Ellen Gates Starr was born in 1859 near Laona, Illinois. With the encouragement of her aunt, Starr attended the Rockford Female Seminary, where she met Jane Addams. In 1888, she traveled with Addams to Toynbee Hall, a settlement house in London. Inspired by this experience, in 1889, she and Addams co-founded Hull House, in Chicago.
Starr lived and worked at Hull House for nearly 30 years. During her time there, she promoted art appreciation among the residents of Chicago by establishing reading clubs, teaching art history classes, and decorating Hull House with works of art. In 1894 she founded the Chicago Public School Art Society. In addition, Starr opened a bookbindery in Hull House, but later concluded that bookbinding skills were of little use to the clients of Hull House.

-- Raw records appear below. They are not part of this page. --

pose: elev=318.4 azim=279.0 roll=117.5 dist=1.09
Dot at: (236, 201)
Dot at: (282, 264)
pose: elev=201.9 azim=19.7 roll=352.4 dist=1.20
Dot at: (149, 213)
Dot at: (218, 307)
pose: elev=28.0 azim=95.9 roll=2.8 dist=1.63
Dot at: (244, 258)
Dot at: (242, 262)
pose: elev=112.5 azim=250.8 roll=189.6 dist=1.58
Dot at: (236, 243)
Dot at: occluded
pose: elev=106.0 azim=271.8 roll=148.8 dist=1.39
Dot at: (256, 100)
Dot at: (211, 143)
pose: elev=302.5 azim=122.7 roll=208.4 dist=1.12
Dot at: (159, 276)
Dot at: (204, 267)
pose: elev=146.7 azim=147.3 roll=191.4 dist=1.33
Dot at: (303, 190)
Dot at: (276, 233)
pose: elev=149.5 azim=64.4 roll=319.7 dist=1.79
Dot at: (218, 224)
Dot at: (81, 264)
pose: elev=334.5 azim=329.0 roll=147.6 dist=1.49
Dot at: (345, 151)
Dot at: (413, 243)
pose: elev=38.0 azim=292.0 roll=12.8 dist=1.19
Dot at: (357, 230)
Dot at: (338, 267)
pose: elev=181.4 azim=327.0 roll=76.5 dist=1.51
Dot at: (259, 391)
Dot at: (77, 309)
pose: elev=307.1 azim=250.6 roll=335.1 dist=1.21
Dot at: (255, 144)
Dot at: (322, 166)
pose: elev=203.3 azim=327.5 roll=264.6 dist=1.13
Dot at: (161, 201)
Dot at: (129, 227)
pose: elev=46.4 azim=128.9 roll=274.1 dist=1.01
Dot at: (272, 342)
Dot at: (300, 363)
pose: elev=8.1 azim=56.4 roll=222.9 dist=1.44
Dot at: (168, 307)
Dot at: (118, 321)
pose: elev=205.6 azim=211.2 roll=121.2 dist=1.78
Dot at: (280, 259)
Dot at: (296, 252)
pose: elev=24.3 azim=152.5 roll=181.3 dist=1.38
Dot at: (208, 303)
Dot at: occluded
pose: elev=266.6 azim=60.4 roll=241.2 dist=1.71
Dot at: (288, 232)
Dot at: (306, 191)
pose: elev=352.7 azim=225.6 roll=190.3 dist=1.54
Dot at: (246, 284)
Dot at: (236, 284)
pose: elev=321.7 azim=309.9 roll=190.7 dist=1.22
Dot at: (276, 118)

While at Hull House, she also worked to end child labor and aided striking women workers. She helped found the Illinois branch of the National Women’s Trade Union League and was arrested in 1914 during a workers’ strike.
Starr converted to Roman Catholicism in 1920, and devoted herself to writing and speaking about Catholicism and Catholic art. In 1929, she became paralyzed from the waist down after an operation to remove a spinal abscess. In 1930, she retired to a Roman Catholic convent, and remained there until her death in 1940.